On Writing is one of Stephen King’s only works of non-fiction published in 2000, that captures the essence of what is required in order to follow the art of writing a novel. The tips and tricks shared by the author are preceded by a brief autobiography that is necessary, as explained by King, to show the reader what influenced him in his writing from an early childhood and into his twenties where he worked as an English teacher.
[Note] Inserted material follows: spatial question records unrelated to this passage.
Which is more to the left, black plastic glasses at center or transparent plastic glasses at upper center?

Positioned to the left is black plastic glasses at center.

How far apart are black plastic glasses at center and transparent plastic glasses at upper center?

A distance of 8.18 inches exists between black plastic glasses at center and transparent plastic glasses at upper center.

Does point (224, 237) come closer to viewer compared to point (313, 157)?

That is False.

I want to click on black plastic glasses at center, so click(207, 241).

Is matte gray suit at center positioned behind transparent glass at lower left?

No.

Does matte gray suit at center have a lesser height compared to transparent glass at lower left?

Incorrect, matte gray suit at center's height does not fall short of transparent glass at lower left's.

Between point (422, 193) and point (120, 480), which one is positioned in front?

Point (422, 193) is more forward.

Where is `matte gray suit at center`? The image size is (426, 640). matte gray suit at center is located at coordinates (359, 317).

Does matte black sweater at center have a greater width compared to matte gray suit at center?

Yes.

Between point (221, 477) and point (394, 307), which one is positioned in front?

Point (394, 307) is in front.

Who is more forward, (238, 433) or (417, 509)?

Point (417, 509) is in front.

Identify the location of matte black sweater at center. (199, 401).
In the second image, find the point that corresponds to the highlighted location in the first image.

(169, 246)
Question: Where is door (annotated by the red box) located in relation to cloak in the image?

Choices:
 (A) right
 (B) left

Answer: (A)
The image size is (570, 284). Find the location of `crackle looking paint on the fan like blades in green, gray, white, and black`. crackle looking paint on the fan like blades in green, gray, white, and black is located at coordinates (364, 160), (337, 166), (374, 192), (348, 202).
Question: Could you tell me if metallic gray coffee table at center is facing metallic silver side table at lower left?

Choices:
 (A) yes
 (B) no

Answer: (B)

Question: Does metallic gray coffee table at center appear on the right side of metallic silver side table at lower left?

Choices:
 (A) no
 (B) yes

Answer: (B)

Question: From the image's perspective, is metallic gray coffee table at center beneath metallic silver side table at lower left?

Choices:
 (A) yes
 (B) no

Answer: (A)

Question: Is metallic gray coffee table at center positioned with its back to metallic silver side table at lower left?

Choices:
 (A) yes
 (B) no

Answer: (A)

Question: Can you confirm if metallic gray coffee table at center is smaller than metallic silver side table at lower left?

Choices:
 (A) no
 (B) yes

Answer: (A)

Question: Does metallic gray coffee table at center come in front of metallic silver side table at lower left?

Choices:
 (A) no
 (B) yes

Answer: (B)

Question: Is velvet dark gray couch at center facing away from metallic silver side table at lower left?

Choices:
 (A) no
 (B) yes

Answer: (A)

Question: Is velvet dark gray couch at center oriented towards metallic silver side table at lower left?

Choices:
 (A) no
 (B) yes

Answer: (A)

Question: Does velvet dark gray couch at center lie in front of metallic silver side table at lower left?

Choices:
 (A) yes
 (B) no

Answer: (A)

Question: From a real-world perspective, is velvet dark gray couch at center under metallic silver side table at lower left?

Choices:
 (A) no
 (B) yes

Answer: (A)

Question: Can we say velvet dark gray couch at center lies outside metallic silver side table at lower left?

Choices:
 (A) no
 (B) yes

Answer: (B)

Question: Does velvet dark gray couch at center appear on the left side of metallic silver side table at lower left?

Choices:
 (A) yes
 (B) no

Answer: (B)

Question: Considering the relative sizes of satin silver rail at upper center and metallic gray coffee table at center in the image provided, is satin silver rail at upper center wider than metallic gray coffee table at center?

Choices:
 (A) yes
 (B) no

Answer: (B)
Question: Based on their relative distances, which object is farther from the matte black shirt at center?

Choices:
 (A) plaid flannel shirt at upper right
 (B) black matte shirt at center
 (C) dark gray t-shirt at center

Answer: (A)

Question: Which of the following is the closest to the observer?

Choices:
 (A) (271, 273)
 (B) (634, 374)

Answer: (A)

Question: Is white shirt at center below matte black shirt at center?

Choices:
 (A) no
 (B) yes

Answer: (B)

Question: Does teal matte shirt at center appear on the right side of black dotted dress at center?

My lovely wife kindly researched the best gift to give an aspiring writer and came up with this book, which she gave me for Father’s Day. I read it last week and learned some valuable tips which I will work into my writing and writing habits. A few pearls of wisdom include to (as much as possible) not include flashbacks into your writing. King says he’s an A-Z kinda guy and believes that a story must work chronologically. Flashbacks disrupt the flow and are unecessary. Other well known tips that he reiterates include to not use too many adverbs, and to cut out verbosity where possible. It’s best not to over describe scenes to the point of explaining every single detail to the reader who needs to use his or her imagination at times.
The book ends with King’s painful account of his accident and recovery where he broke his leg in nine places, fractured ribs and suffered from a collapsed lung. He almost died. It was then that I realised what inspired him to write the novel. Amazing what coming close to death will make you do differently.
A highly recommended book for aspiring writers or anyone who enjoys writing.